* Work required *
Copy the listing below line for line without changing anything, and leave out the pictures.

* Data supplied *
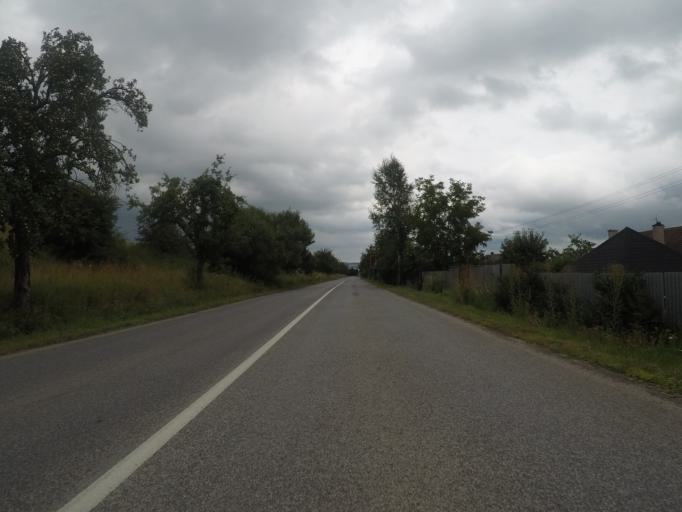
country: SK
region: Kosicky
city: Spisska Nova Ves
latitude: 48.9258
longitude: 20.5432
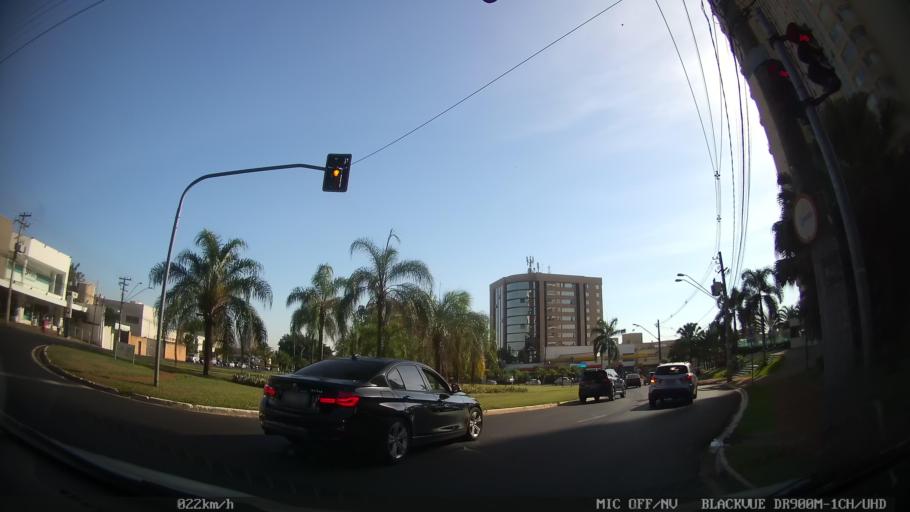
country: BR
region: Sao Paulo
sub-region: Ribeirao Preto
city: Ribeirao Preto
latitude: -21.2128
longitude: -47.8052
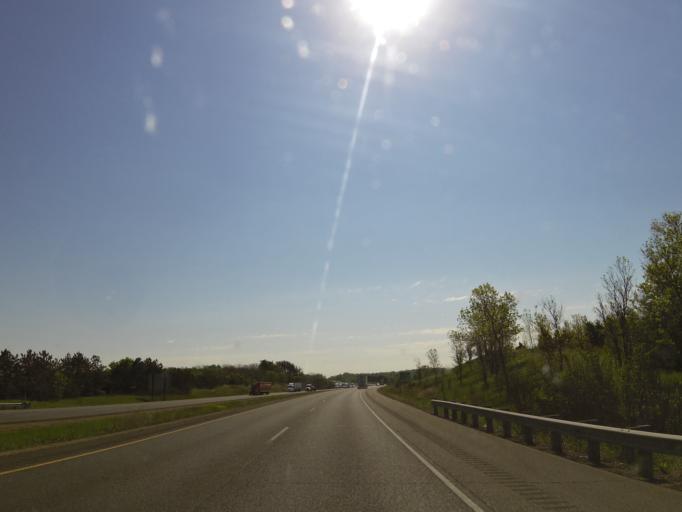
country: US
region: Wisconsin
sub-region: Saint Croix County
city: Hudson
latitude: 44.9649
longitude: -92.6582
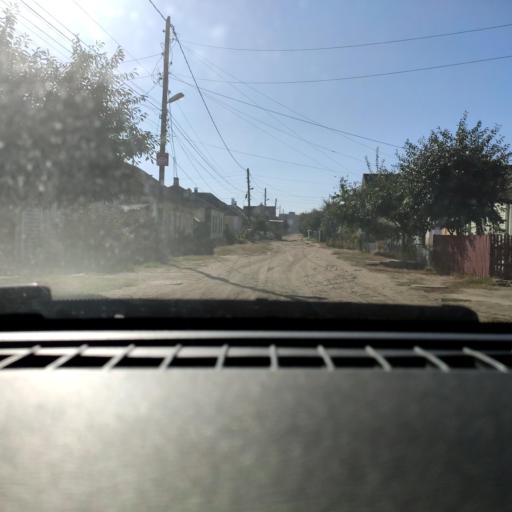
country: RU
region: Voronezj
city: Voronezh
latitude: 51.6672
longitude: 39.2867
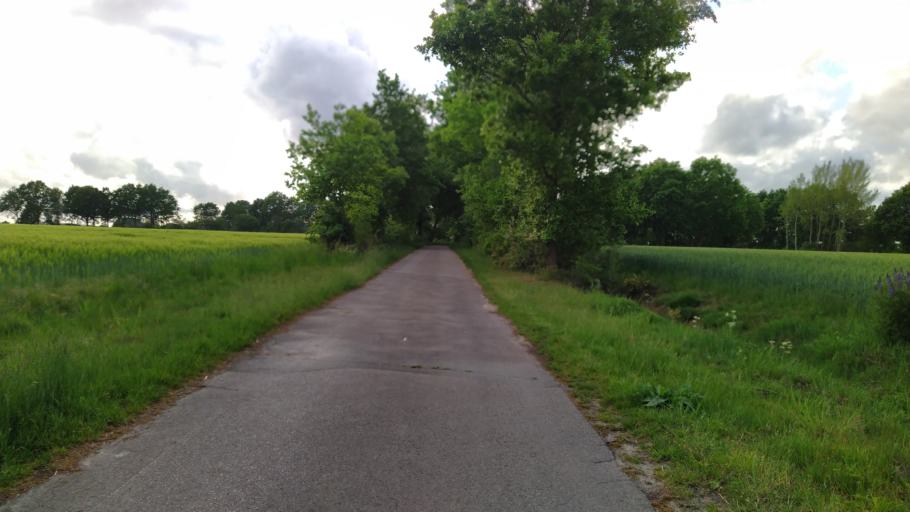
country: DE
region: Lower Saxony
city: Kutenholz
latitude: 53.4682
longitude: 9.3207
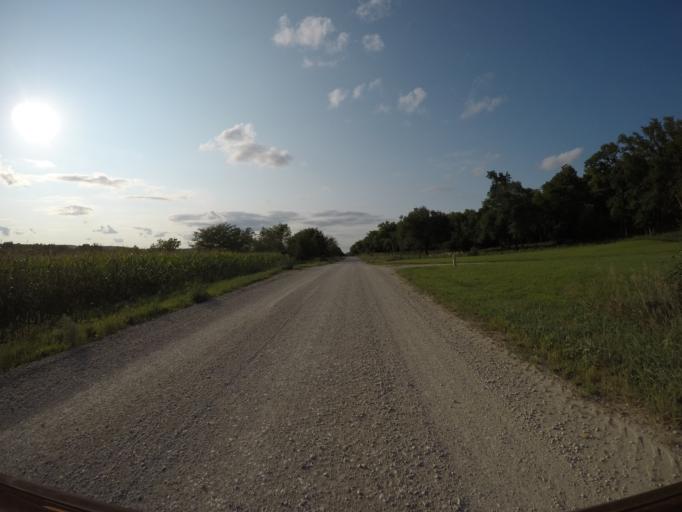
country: US
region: Kansas
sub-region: Wabaunsee County
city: Alma
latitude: 38.9310
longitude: -96.2307
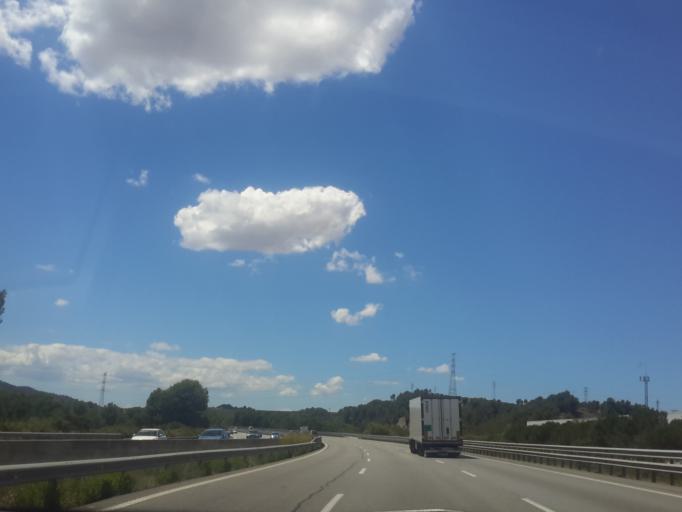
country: ES
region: Catalonia
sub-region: Provincia de Barcelona
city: Gelida
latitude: 41.4428
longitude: 1.8499
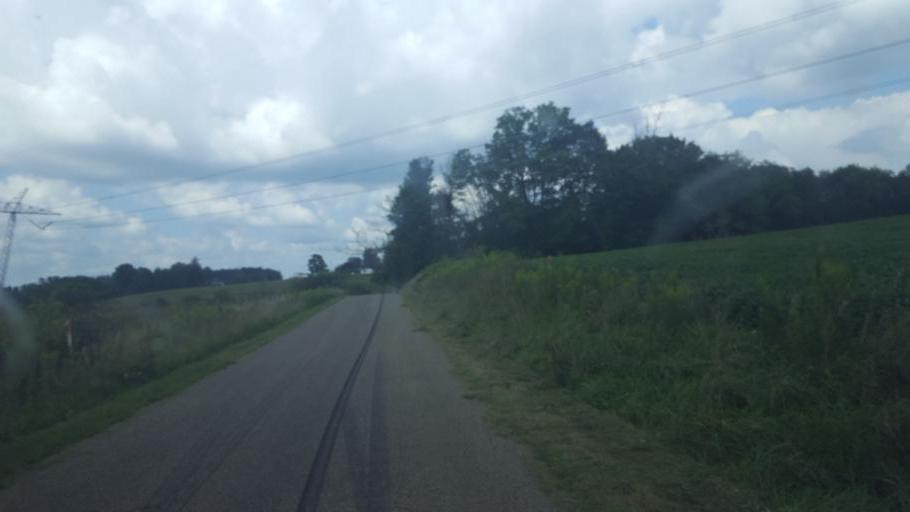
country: US
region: Ohio
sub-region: Knox County
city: Gambier
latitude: 40.3620
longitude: -82.3246
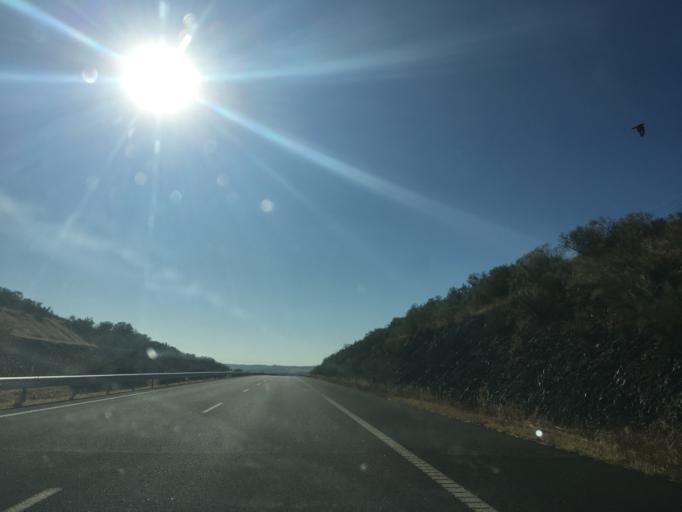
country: PT
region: Evora
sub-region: Vila Vicosa
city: Vila Vicosa
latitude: 38.8522
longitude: -7.3401
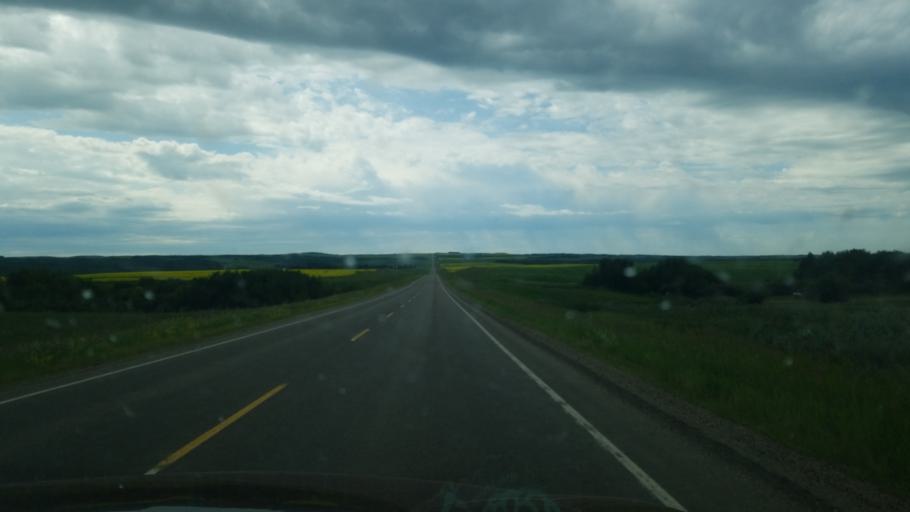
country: CA
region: Saskatchewan
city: Unity
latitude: 52.9187
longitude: -109.3425
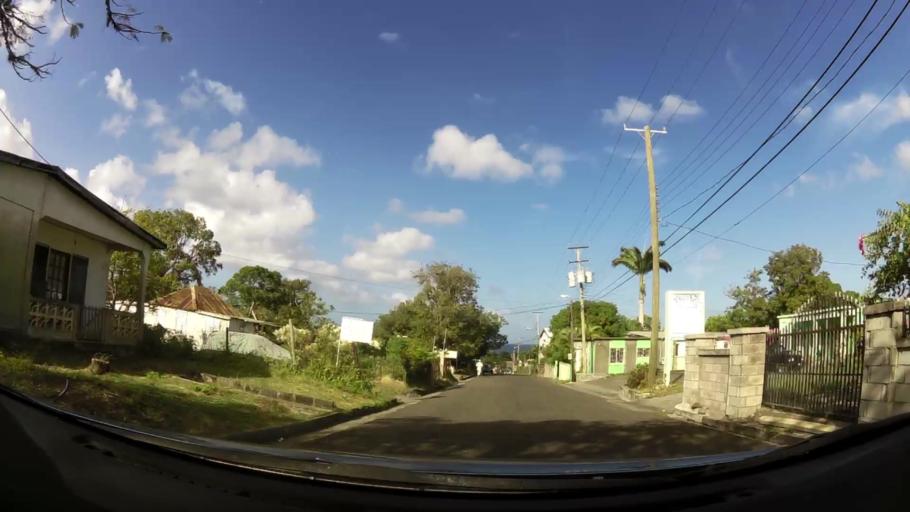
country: KN
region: Saint Paul Charlestown
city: Charlestown
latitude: 17.1373
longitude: -62.6236
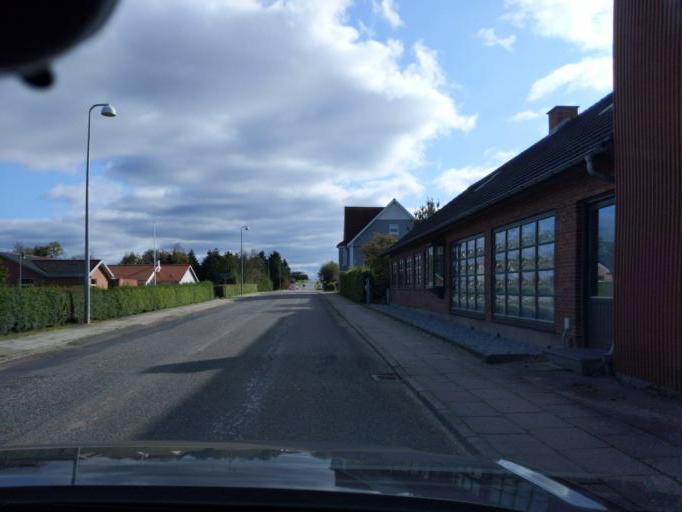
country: DK
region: North Denmark
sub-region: Mariagerfjord Kommune
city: Hobro
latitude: 56.5259
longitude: 9.7290
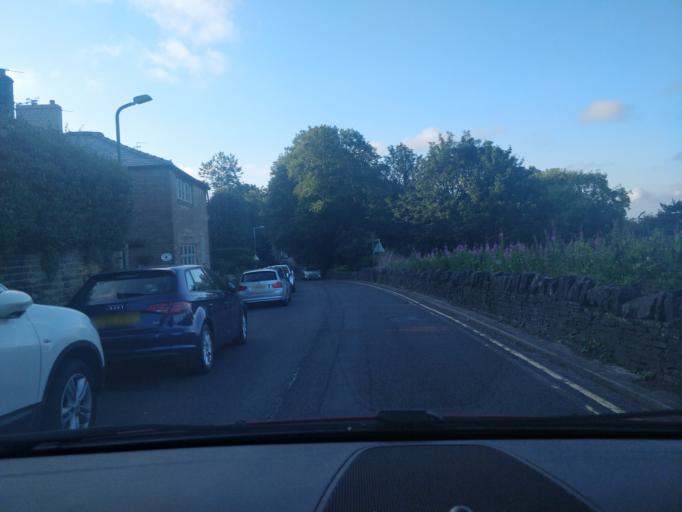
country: GB
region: England
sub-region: Lancashire
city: Appley Bridge
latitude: 53.5386
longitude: -2.7214
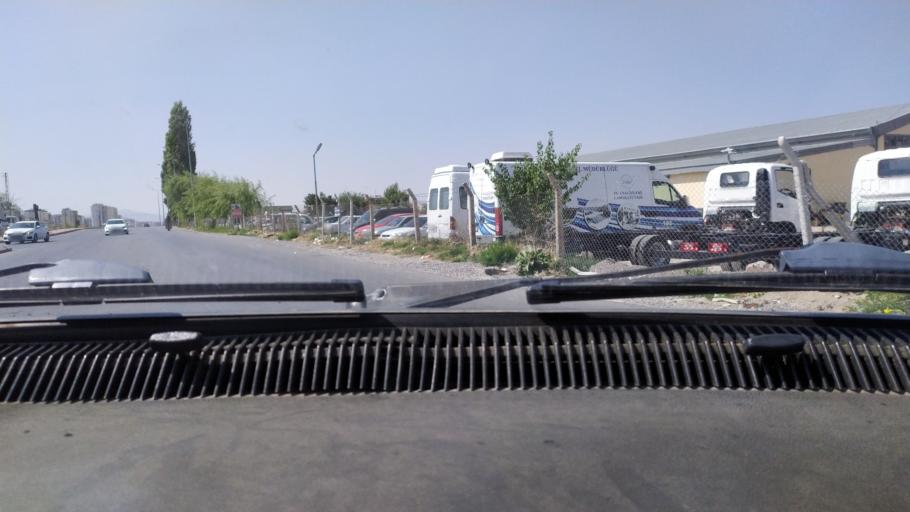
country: TR
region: Kayseri
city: Talas
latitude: 38.7196
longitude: 35.5550
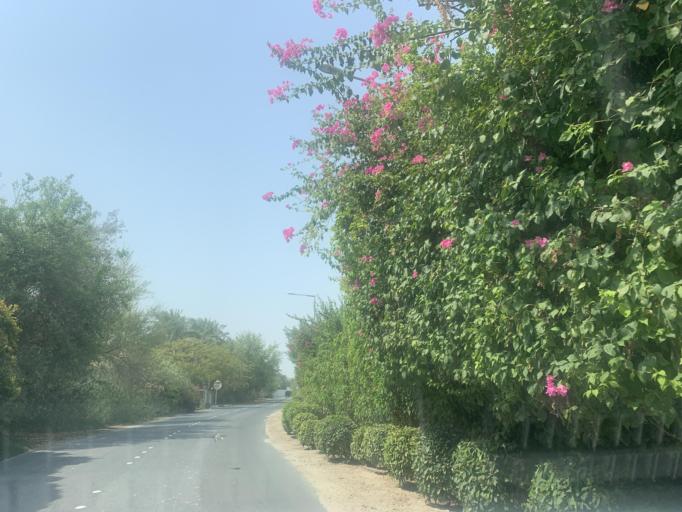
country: BH
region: Central Governorate
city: Madinat Hamad
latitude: 26.1677
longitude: 50.4534
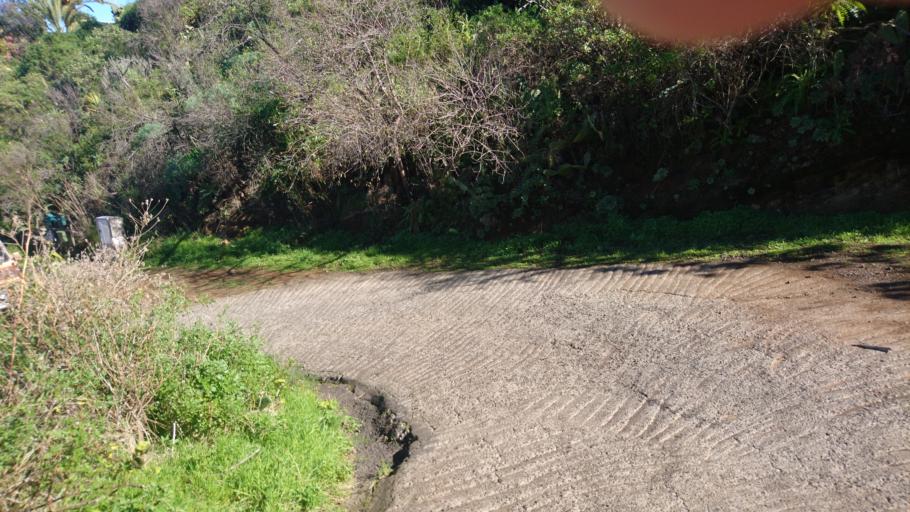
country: ES
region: Canary Islands
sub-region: Provincia de Santa Cruz de Tenerife
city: Puntagorda
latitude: 28.7896
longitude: -17.9752
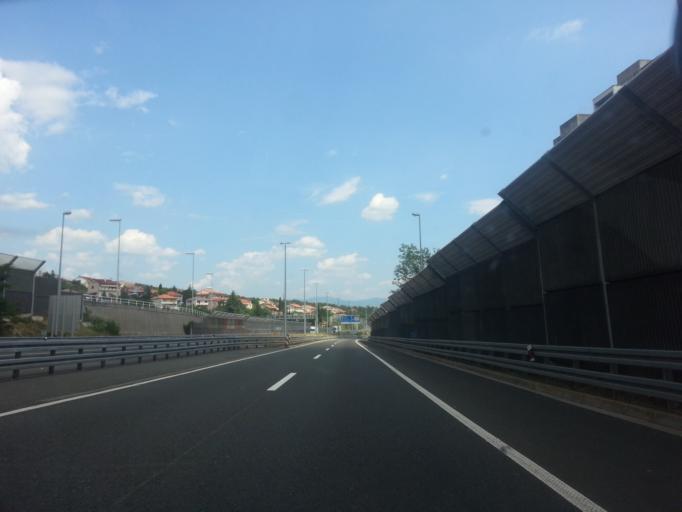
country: HR
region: Primorsko-Goranska
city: Marinici
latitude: 45.3473
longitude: 14.3861
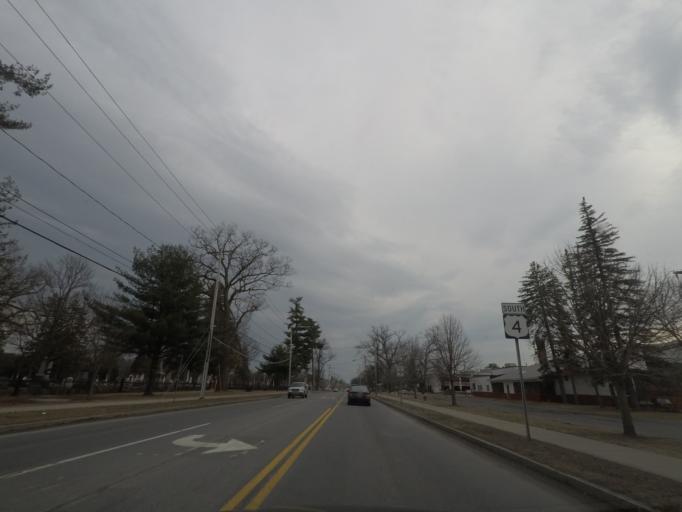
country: US
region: New York
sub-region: Washington County
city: Hudson Falls
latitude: 43.2880
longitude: -73.5867
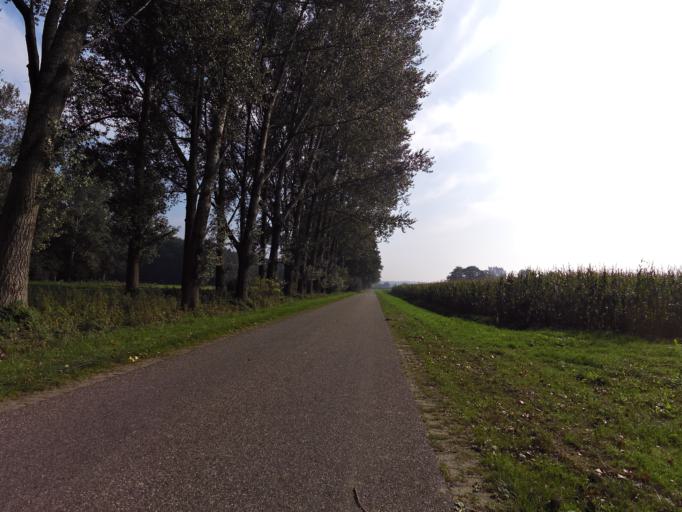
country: NL
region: Gelderland
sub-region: Gemeente Doesburg
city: Doesburg
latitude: 51.9521
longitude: 6.1771
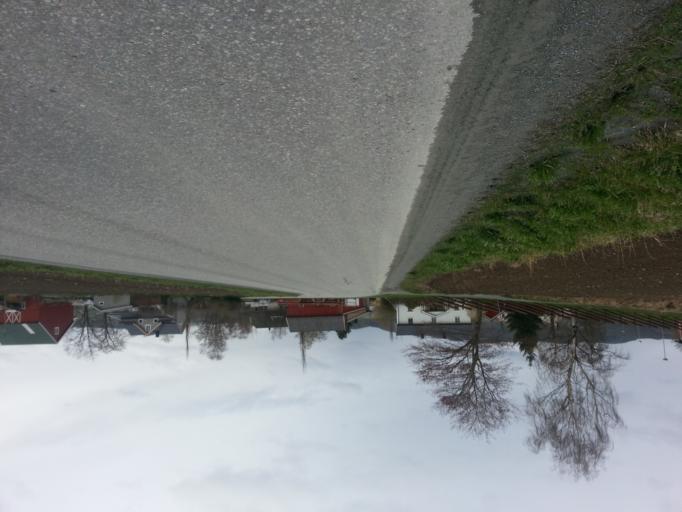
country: NO
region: Nord-Trondelag
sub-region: Levanger
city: Skogn
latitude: 63.6967
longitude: 11.1987
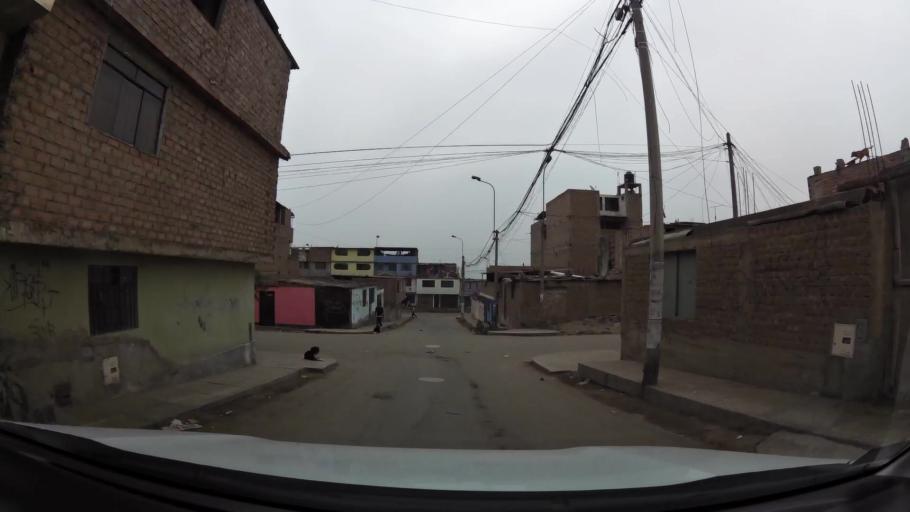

* Response below *
country: SK
region: Kosicky
city: Spisska Nova Ves
latitude: 48.9258
longitude: 20.5432
country: BR
region: Sao Paulo
sub-region: Ribeirao Preto
city: Ribeirao Preto
latitude: -21.2128
longitude: -47.8052
country: US
region: Wisconsin
sub-region: Saint Croix County
city: Hudson
latitude: 44.9649
longitude: -92.6582
country: RU
region: Voronezj
city: Voronezh
latitude: 51.6672
longitude: 39.2867
country: DE
region: Lower Saxony
city: Kutenholz
latitude: 53.4682
longitude: 9.3207
country: US
region: Kansas
sub-region: Wabaunsee County
city: Alma
latitude: 38.9310
longitude: -96.2307
country: ES
region: Catalonia
sub-region: Provincia de Barcelona
city: Gelida
latitude: 41.4428
longitude: 1.8499
country: US
region: Ohio
sub-region: Knox County
city: Gambier
latitude: 40.3620
longitude: -82.3246
country: PT
region: Evora
sub-region: Vila Vicosa
city: Vila Vicosa
latitude: 38.8522
longitude: -7.3401
country: CA
region: Saskatchewan
city: Unity
latitude: 52.9187
longitude: -109.3425
country: KN
region: Saint Paul Charlestown
city: Charlestown
latitude: 17.1373
longitude: -62.6236
country: DK
region: North Denmark
sub-region: Mariagerfjord Kommune
city: Hobro
latitude: 56.5259
longitude: 9.7290
country: GB
region: England
sub-region: Lancashire
city: Appley Bridge
latitude: 53.5386
longitude: -2.7214
country: TR
region: Kayseri
city: Talas
latitude: 38.7196
longitude: 35.5550
country: BH
region: Central Governorate
city: Madinat Hamad
latitude: 26.1677
longitude: 50.4534
country: ES
region: Canary Islands
sub-region: Provincia de Santa Cruz de Tenerife
city: Puntagorda
latitude: 28.7896
longitude: -17.9752
country: HR
region: Primorsko-Goranska
city: Marinici
latitude: 45.3473
longitude: 14.3861
country: US
region: New York
sub-region: Washington County
city: Hudson Falls
latitude: 43.2880
longitude: -73.5867
country: NL
region: Gelderland
sub-region: Gemeente Doesburg
city: Doesburg
latitude: 51.9521
longitude: 6.1771
country: NO
region: Nord-Trondelag
sub-region: Levanger
city: Skogn
latitude: 63.6967
longitude: 11.1987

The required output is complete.